All About Multiple Characters

Long time followers of my blog know that I am a proponent of singular protagonists. In one of my earliest blog posts, Common Writing Styles That Cause ProblemsI talked about several issues involved in having too many protagonists. I still believe everything I said back then, but the fact is, some stories do call for several main characters, and not telling my readers how to correctly write them isn’t serving anyone. Should you choose to take your story in this direction, here are some tips for keeping things clear and elegant--

Write As Few Protagonists As Possible

Just because your story necessitates several plotlines doesn’t mean you should just run free with it. Having ten protagonists instead of five is not just twice as confusing. Believe me.


Pick Your Tense Carefully

Beware of using different tenses for different characters. Only too often, writers go into projects thinking, “Well, Ralph is the main character, so he can be first person as long as the others are in third”, only to discover that other protagonists become more important as the story progresses, or that the readers are confused by the sudden changes in tense from chapter to chapter. Be careful. Multiple characters can be confusing enough!


Differentiate Between Your Characters

I understand that making every character a complex individual is a lot harder in multiple viewpoint novels, so I’ve come up with a very simple piece of advice for flat or copycat characters: if it’s too hard to give a character a unique sense of self, remove that character. There. That simplifies things.
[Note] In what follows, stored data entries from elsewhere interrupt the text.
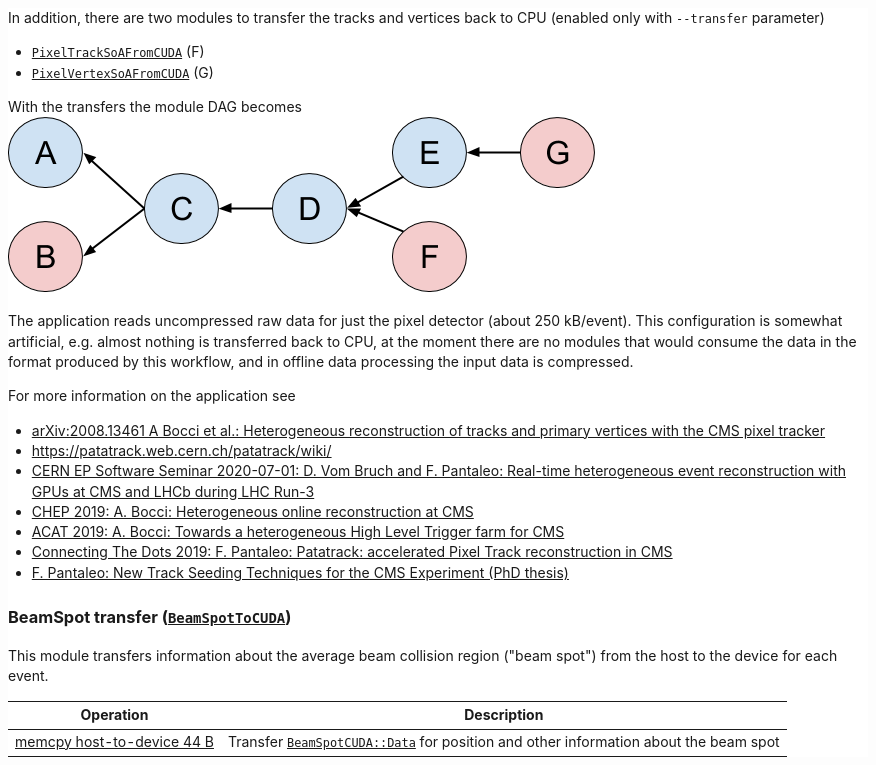 In addition, there are two modules to transfer the tracks and vertices back to CPU (enabled only with `--transfer` parameter)
- [`PixelTrackSoAFromCUDA`](#transfer-tracks-to-host-pixeltracksoafromcuda) (F)
- [`PixelVertexSoAFromCUDA`](#transfer-vertices-to-host-pixelvertexsoafromcuda) (G)

With the transfers the module DAG becomes
![Module DAG with transfers](module_dag_transfer.png)

The application reads uncompressed raw data for just the pixel detector (about
250 kB/event). This configuration is somewhat artificial, e.g. almost
nothing is transferred back to CPU, at the moment there are no modules
that would consume the data in the format produced by this workflow,
and in offline data processing the input data is
compressed.

For more information on the application see
* [arXiv:2008.13461 A Bocci et al.: Heterogeneous reconstruction of tracks and primary vertices with the CMS pixel tracker](https://arxiv.org/abs/2008.13461)
* https://patatrack.web.cern.ch/patatrack/wiki/
* [CERN EP Software Seminar 2020-07-01: D. Vom Bruch and F. Pantaleo: Real-time heterogeneous event reconstruction with GPUs at CMS and LHCb during LHC Run-3](https://indico.cern.ch/event/927838/)
* [CHEP 2019: A. Bocci: Heterogeneous online reconstruction at CMS](https://indico.cern.ch/event/773049/contributions/3474336/attachments/1940557/3217478/Heterogeneous_online_reconstruction_at_CMS.pdf)
* [ACAT 2019: A. Bocci: Towards a heterogeneous High Level Trigger farm for CMS](https://indico.cern.ch/event/708041/contributions/3276337/attachments/1810853/2957376/Towards_a_heterogeneous_computing_farm_for_the_CMS_High_Level_Trigger.pdf)
* [Connecting The Dots 2019: F. Pantaleo: Patatrack: accelerated Pixel Track reconstruction in CMS](https://indico.cern.ch/event/742793/contributions/3274390/attachments/1821674/2979847/20190402_Felice_CTD.pdf)
* [F. Pantaleo: New Track Seeding Techniques for the CMS Experiment (PhD thesis)](http://ediss.sub.uni-hamburg.de/volltexte/2018/9070/pdf/Dissertation.pdf)

### BeamSpot transfer ([`BeamSpotToCUDA`](../src/cuda/plugin-BeamSpotProducer/BeamSpotToCUDA.cc))

This module transfers information about the average beam collision
region ("beam spot") from the host to the device for each event.

| Operation | Description |
|-----------|-------------|
| [memcpy host-to-device 44 B](../src/cuda/CUDADataFormats/BeamSpotCUDA.cc#L8) | Transfer [`BeamSpotCUDA::Data`](../src/cuda/CUDADataFormats/BeamSpotCUDA.h#L12-L21) for  position and other information about the beam spot |
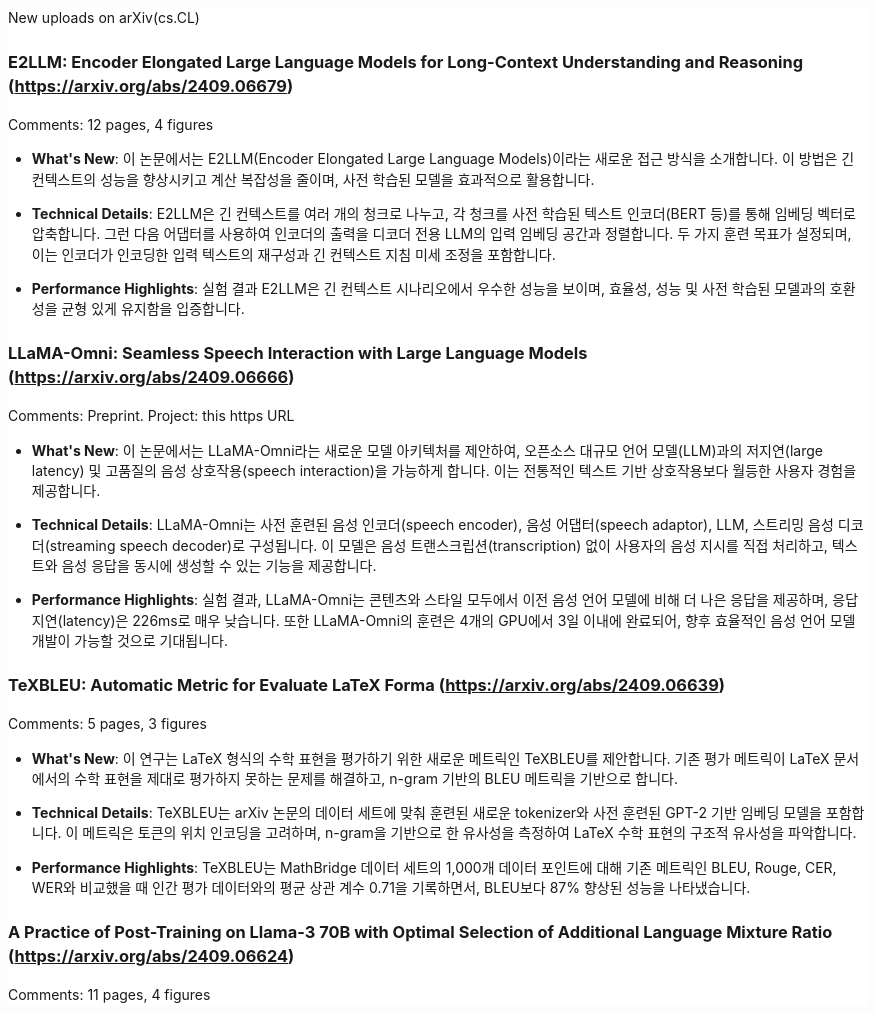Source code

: New uploads on arXiv(cs.CL)

### E2LLM: Encoder Elongated Large Language Models for Long-Context Understanding and Reasoning (https://arxiv.org/abs/2409.06679)
Comments:
          12 pages, 4 figures

- **What's New**: 이 논문에서는 E2LLM(Encoder Elongated Large Language Models)이라는 새로운 접근 방식을 소개합니다. 이 방법은 긴 컨텍스트의 성능을 향상시키고 계산 복잡성을 줄이며, 사전 학습된 모델을 효과적으로 활용합니다.

- **Technical Details**: E2LLM은 긴 컨텍스트를 여러 개의 청크로 나누고, 각 청크를 사전 학습된 텍스트 인코더(BERT 등)를 통해 임베딩 벡터로 압축합니다. 그런 다음 어댑터를 사용하여 인코더의 출력을 디코더 전용 LLM의 입력 임베딩 공간과 정렬합니다. 두 가지 훈련 목표가 설정되며, 이는 인코더가 인코딩한 입력 텍스트의 재구성과 긴 컨텍스트 지침 미세 조정을 포함합니다.

- **Performance Highlights**: 실험 결과 E2LLM은 긴 컨텍스트 시나리오에서 우수한 성능을 보이며, 효율성, 성능 및 사전 학습된 모델과의 호환성을 균형 있게 유지함을 입증합니다.



### LLaMA-Omni: Seamless Speech Interaction with Large Language Models (https://arxiv.org/abs/2409.06666)
Comments:
          Preprint. Project: this https URL

- **What's New**: 이 논문에서는 LLaMA-Omni라는 새로운 모델 아키텍처를 제안하여, 오픈소스 대규모 언어 모델(LLM)과의 저지연(large latency) 및 고품질의 음성 상호작용(speech interaction)을 가능하게 합니다. 이는 전통적인 텍스트 기반 상호작용보다 월등한 사용자 경험을 제공합니다.

- **Technical Details**: LLaMA-Omni는 사전 훈련된 음성 인코더(speech encoder), 음성 어댑터(speech adaptor), LLM, 스트리밍 음성 디코더(streaming speech decoder)로 구성됩니다. 이 모델은 음성 트랜스크립션(transcription) 없이 사용자의 음성 지시를 직접 처리하고, 텍스트와 음성 응답을 동시에 생성할 수 있는 기능을 제공합니다.

- **Performance Highlights**: 실험 결과, LLaMA-Omni는 콘텐츠와 스타일 모두에서 이전 음성 언어 모델에 비해 더 나은 응답을 제공하며, 응답 지연(latency)은 226ms로 매우 낮습니다. 또한 LLaMA-Omni의 훈련은 4개의 GPU에서 3일 이내에 완료되어, 향후 효율적인 음성 언어 모델 개발이 가능할 것으로 기대됩니다.



### TeXBLEU: Automatic Metric for Evaluate LaTeX Forma (https://arxiv.org/abs/2409.06639)
Comments:
          5 pages, 3 figures

- **What's New**: 이 연구는 LaTeX 형식의 수학 표현을 평가하기 위한 새로운 메트릭인 TeXBLEU를 제안합니다. 기존 평가 메트릭이 LaTeX 문서에서의 수학 표현을 제대로 평가하지 못하는 문제를 해결하고, n-gram 기반의 BLEU 메트릭을 기반으로 합니다.

- **Technical Details**: TeXBLEU는 arXiv 논문의 데이터 세트에 맞춰 훈련된 새로운 tokenizer와 사전 훈련된 GPT-2 기반 임베딩 모델을 포함합니다. 이 메트릭은 토큰의 위치 인코딩을 고려하며, n-gram을 기반으로 한 유사성을 측정하여 LaTeX 수학 표현의 구조적 유사성을 파악합니다.

- **Performance Highlights**: TeXBLEU는 MathBridge 데이터 세트의 1,000개 데이터 포인트에 대해 기존 메트릭인 BLEU, Rouge, CER, WER와 비교했을 때 인간 평가 데이터와의 평균 상관 계수 0.71을 기록하면서, BLEU보다 87% 향상된 성능을 나타냈습니다.



### A Practice of Post-Training on Llama-3 70B with Optimal Selection of Additional Language Mixture Ratio (https://arxiv.org/abs/2409.06624)
Comments:
          11 pages, 4 figures
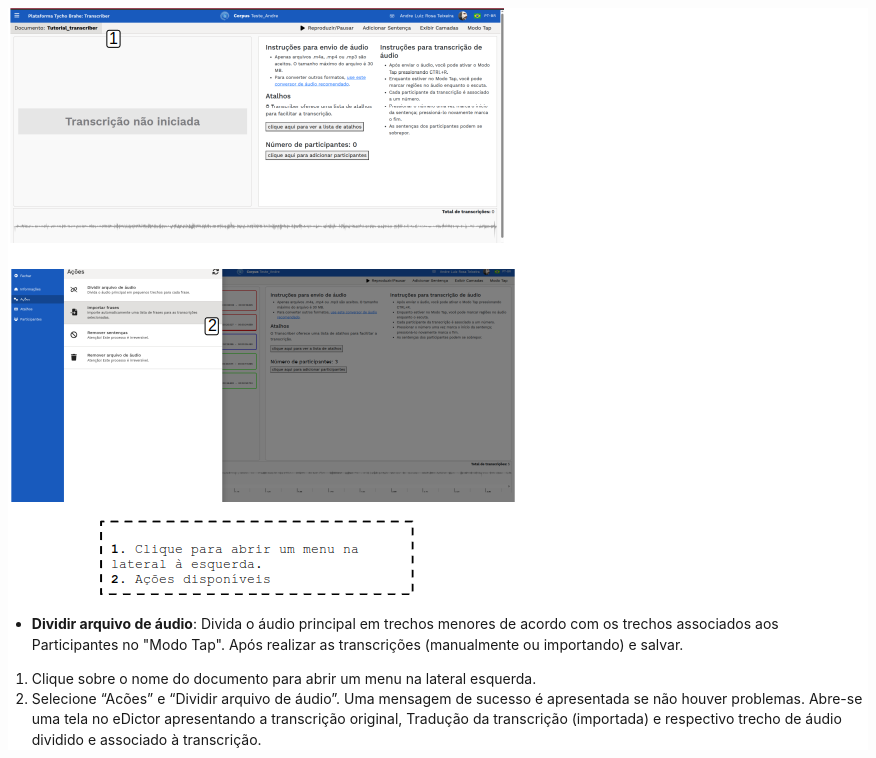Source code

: ![](./images/tu/transcriber_15.png)

- **Dividir arquivo de áudio**: Divida o áudio principal em trechos menores de acordo com os trechos associados aos Participantes no "Modo Tap". Após realizar as transcrições (manualmente ou importando) e salvar.

1. Clique sobre o nome do documento para abrir um menu na lateral esquerda.
2. Selecione “Acões” e “Dividir arquivo de áudio”. Uma mensagem de sucesso é apresentada se não houver problemas. Abre-se uma tela no eDictor apresentando a transcrição original, Tradução da transcrição (importada) e respectivo trecho de áudio dividido e associado à transcrição.
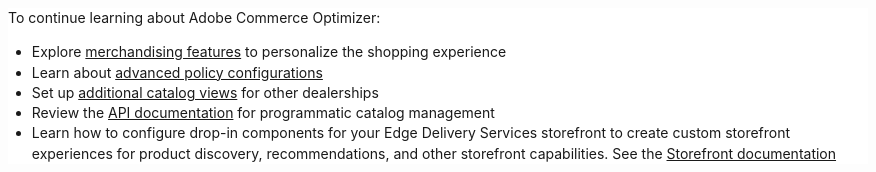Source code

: To continue learning about Adobe Commerce Optimizer:

- Explore [merchandising features](../merchandising/overview.md) to personalize the shopping experience
- Learn about [advanced policy configurations](../setup/policies.md)
- Set up [additional catalog views](../setup/catalog-view.md) for other dealerships
- Review the [API documentation](https://developer-stage.adobe.com/commerce/services/composable-catalog/data-ingestion/api-reference/) for programmatic catalog management
- Learn how to configure drop-in components for your Edge Delivery Services storefront to create custom storefront experiences for product discovery, recommendations, and other storefront capabilities. See the [Storefront documentation](hhttps://experienceleague.adobe.com/developer/commerce/storefront/dropins/all/introduction/)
Make Sure They Have STRONG Connections With Each Other

Back when I was still doing reader reviews, I ripped Cloud Atlas a new one. The writing wasn’t the problem, but rather, the incredibly weak connection between the characters. It seemed to me as if they existed, not only in different time periods, but in different worlds. Luisa Rey is in a campy, 1950s-style detective story, where commedia dell'arte character archetypes are fully acceptable, but Robert Frobisher is in a fully realistic story that takes place in the early thirties. These two people, apart from the fact that they are members of the human race, quite literally have nothing in common.


Read Good Fiction With Multiple Points of View

It is always helpful to read stories that are told in a similar way to what you want to write. If you want to write about multiple characters in a first person perspective (God forbid), read As I Lay Dying by William Faulkner. If not, possibly consider Dune by Frank Herbert. Don’t stop there either! Get a grasp on what you’re looking for before you begin.


Thoroughly Plan Scenes Where Characters Meet

If Gregory and Ruth are both main characters, whose perspective will you write from when they meet in the park under the glow of fireflies? Gregory’s? Ruth’s? Third limited on one character? Perhaps a neutral or omniscient third? If you are going to have characters meet throughout the course of your story, make sure to put in your work.


Carry Over Emotions

Nobody will ever advise you not to end a chapter on a cliffhanger, but it can be rather annoying to a reader when chapter 13 ends with John on his back in an alley with a knife wound in his abdomen, and chapter 14 begins with Sussie wondering if Matt, the cute boy sitting next to her in English class, is going to ask her to prom. It’s fine if this happens every once in awhile - building up a sense of urgency can be good… but, in general, try to stoke the emotional flames of the previous chapter in any way you can. You don’t want to have to start each chapter from emotional ground zero.


All this said, don’t tell a story from multiple perspectives unless that’s the way the story is screaming to be told (Game of Thrones comes to mind). Despite a few exceptions, the less characters there are in a piece, the greater the focus is on the characters that remain.